I don't care for Mercola myself.


----------



## Akateros (Mar 25, 2004)

Here's the Low-Carb Forum info page on artificial sweeteners, including sugar alcohols:
http://www.lowcarb.ca/tips/tips006.html

Bottom line _appears_ to be "technically, they're not supposed to count". However, in practice, I know they are anathema to _me;_ not only do they wreak evil in my bowels even in tiny doses, but they will completely stall an otherwise swimming diet for days.

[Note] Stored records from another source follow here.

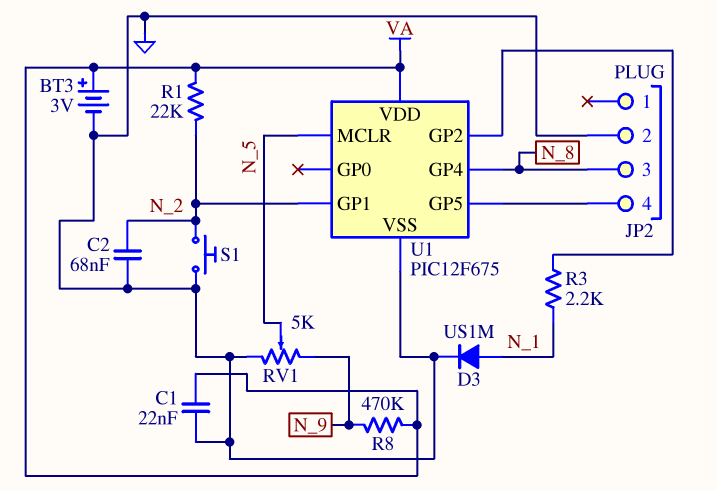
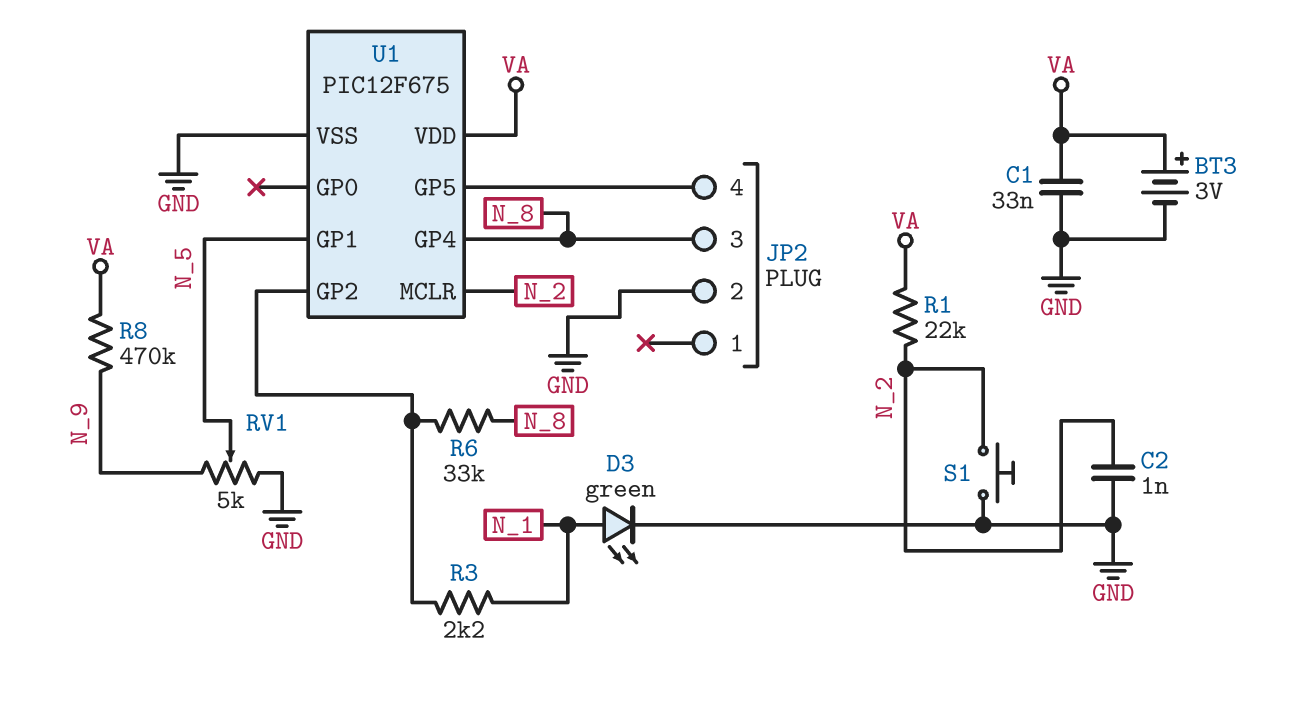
C1: 22nF (GND, VA) -> 33nF (GND, VA)
C2: 68nF (GND, N_2) -> 1nF (GND, N_2)
D3: diode US1M (A N_1, K GND) -> LED green (A N_1, K GND)
R6: none -> 33k (N_8, U1/GP2)
U1 pin GP1: N_2 -> N_5
U1 pin MCLR: N_5 -> N_2

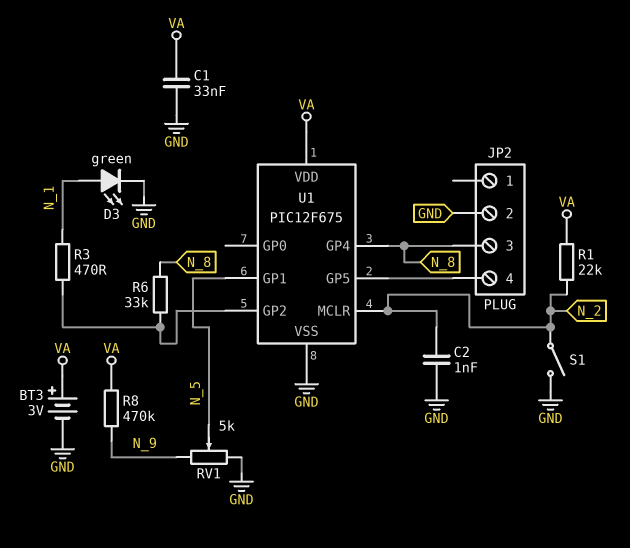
R3: 2.2k (N_1, U1/GP2) -> 470 (N_1, U1/GP2)
S1: button (GND, N_2) -> switch (GND, N_2)

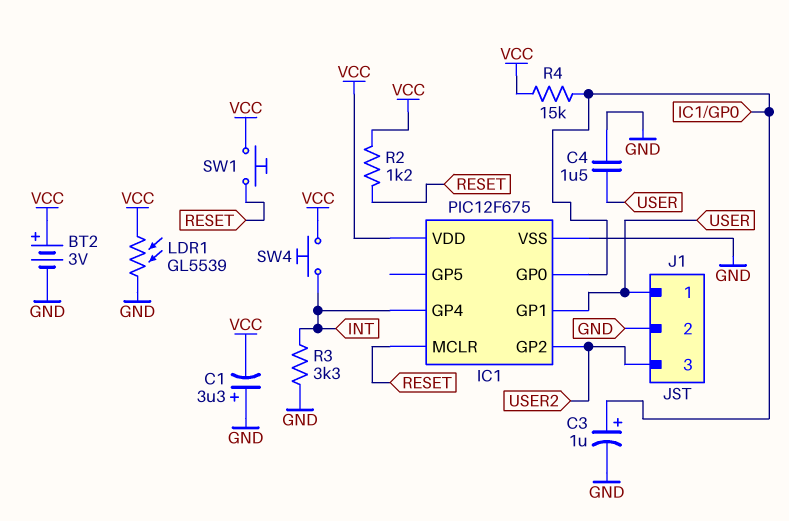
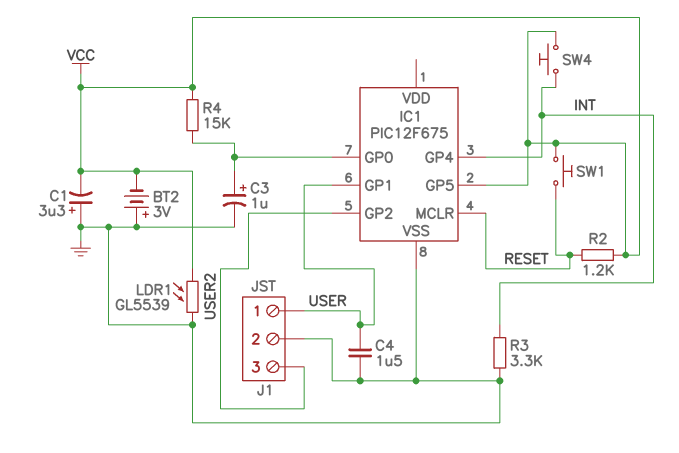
BT2: 3V (plus VCC, minus GND) -> 3V (plus GND, minus VCC)
IC1 pin GP5: none -> VCC
IC1 pin VDD: VCC -> none

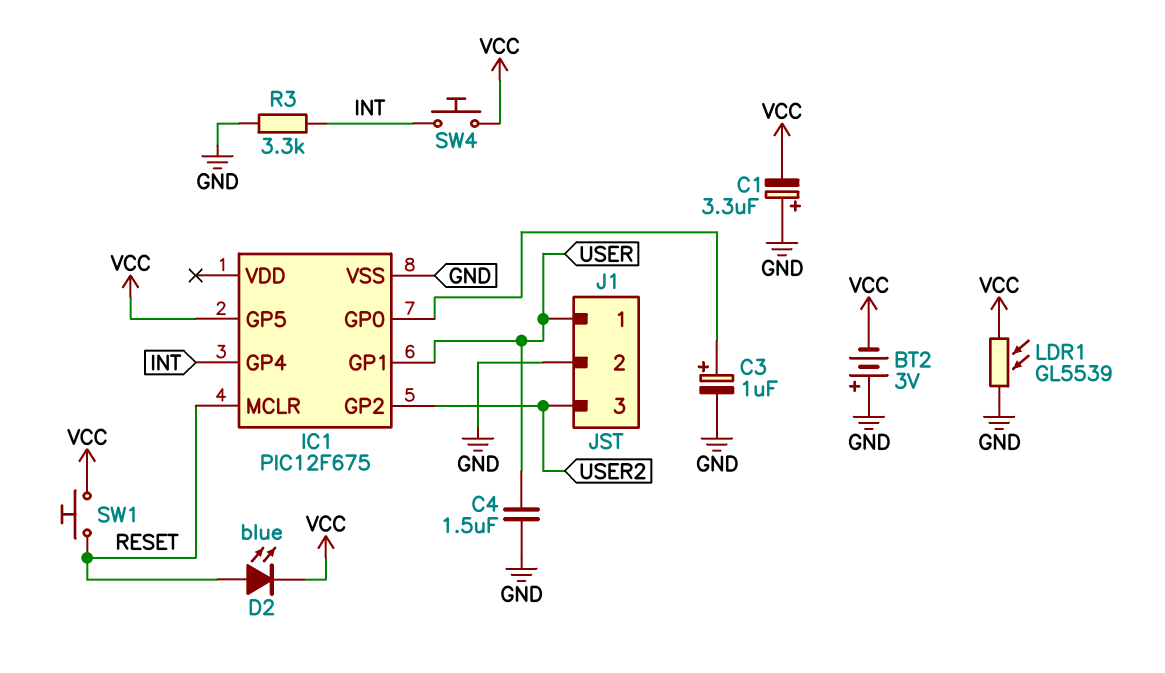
D2: none -> LED blue (A RESET, K VCC)
R2: 1.2k (RESET, VCC) -> none
R4: 15k (IC1/GP0, VCC) -> none

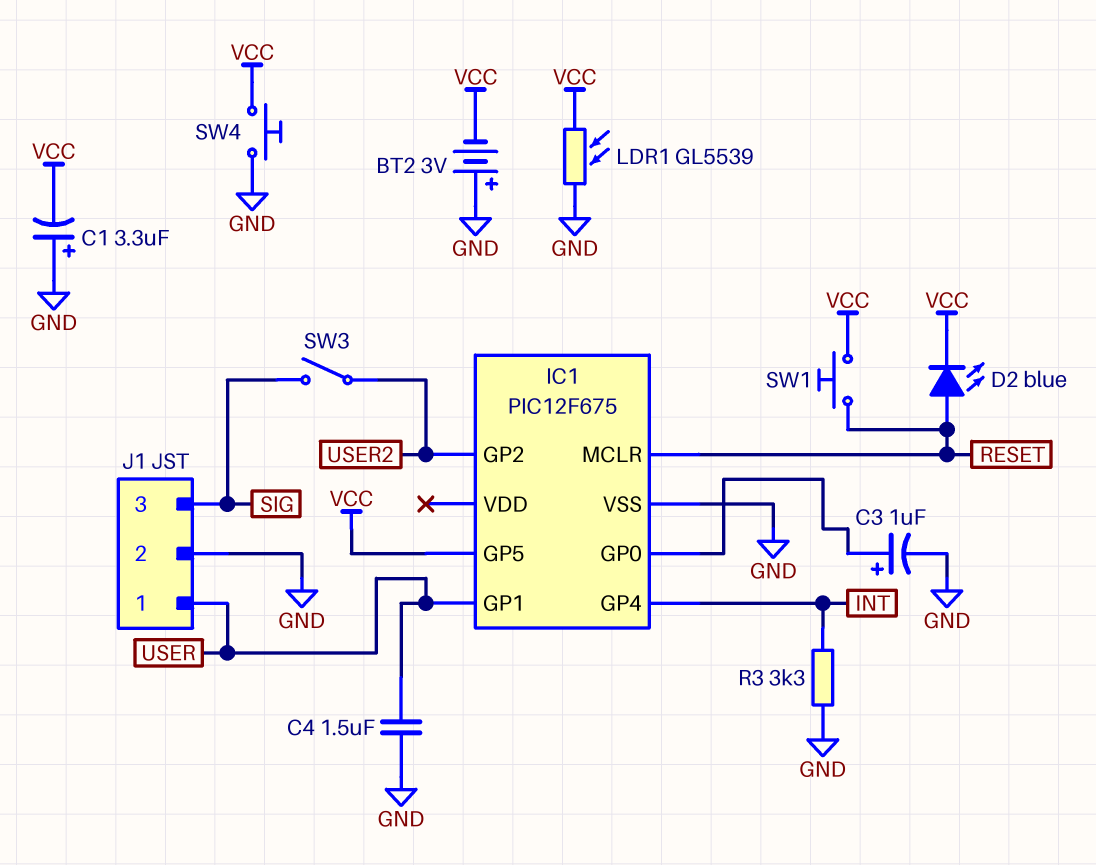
J1 pin 3: USER2 -> SIG
SW3: none -> switch (SIG, USER2)
SW4: button (INT, VCC) -> button (GND, VCC)

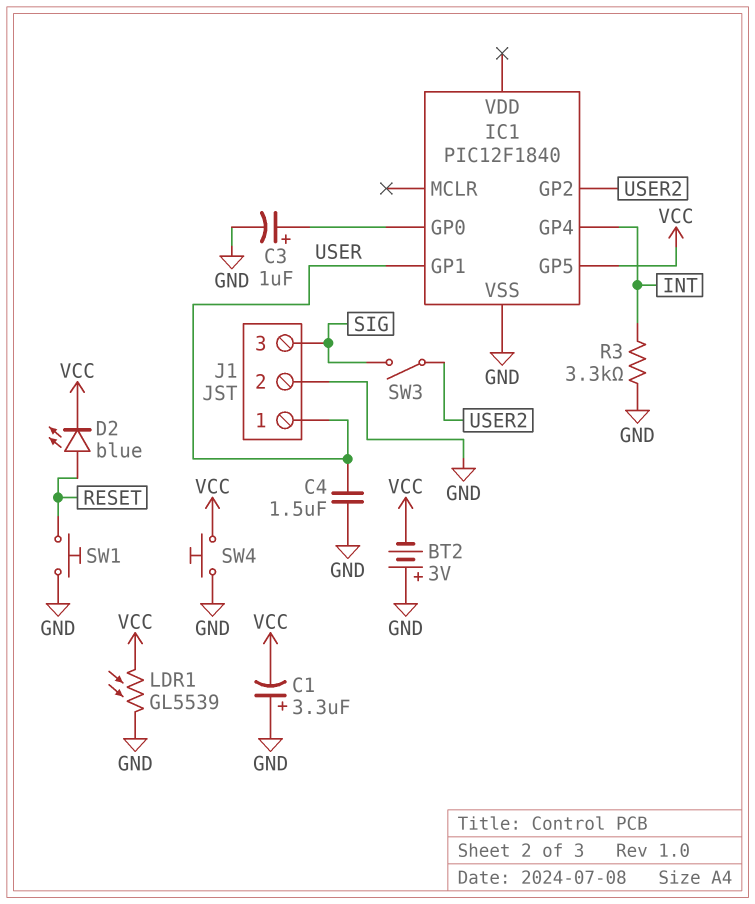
IC1: PIC12F675 -> PIC12F1840
IC1 pin MCLR: RESET -> none
SW1: button (RESET, VCC) -> button (GND, RESET)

And my brother, who is diabetic, says they mess up his insulin levels and blood sugar much more than they're claimed to, so he doesn't consume them either.


----------



## kvyd (Mar 25, 2004)

alright, thanx.   Im just going to avoid them.


----------



## Vieope (Mar 25, 2004)

> _*Originally posted by Akateros *_
> And my brother, who is diabetic, says they mess up his insulin levels and blood sugar much more than they're claimed to, so he doesn't consume them either.



_True_



> *What Are Sugar Alcohols?*
> 
> The sugar alcohols commonly found in foods are sorbitol, mannitol, xylitol, isomalt and hydrogenated starch hydrolysates. Sugar alcohols come from plant products such as fruits and berries. The carbohydrate in these plant products is altered through a chemical process. These sugar substitutes provide somewhat fewer calories than table sugar (sucrose), mainly because they are not well absorbed and may even have a small laxative effect.
> 
> ...


----------



## Nuclear Blast (Mar 27, 2004)

If I had to choose a sweetner, it would be Splenda.  Seems to be the best for you out of all of them.  I'm sorry, but despite the gallon or so of water I drink a day, I consume a couple of glasses of decaf tea a day and I "must" have my splenda added as well as to my morning oatmeal.


----------



## Nuclear Blast (Mar 27, 2004)

Oh, and by the way, for anybody that does comsume protein bars...just a reminder, they also contain sugar alcohols.  So if you're gonna totally eliminate them from your diet then you might as well not ever eat another protein bar ever again (any type)!


----------



## camarosuper6 (Mar 27, 2004)

I would die without Splenda on my morning oatmeal.


----------



## greekblondechic (Mar 27, 2004)

stevia! stevia! stevia!


----------



## atherjen (Mar 28, 2004)

I agree with Vivian - I use Stevia now as suggested by my ND


----------



## Nuclear Blast (Mar 28, 2004)

What is Stevia?  Never heard of it before.


----------



## atherjen (Mar 28, 2004)

> _*Originally posted by Nuclear Blast *_
> What is Stevia?  Never heard of it before.



http://www.healthy.net/hwlibrarybooks/stevia/questions.asp


----------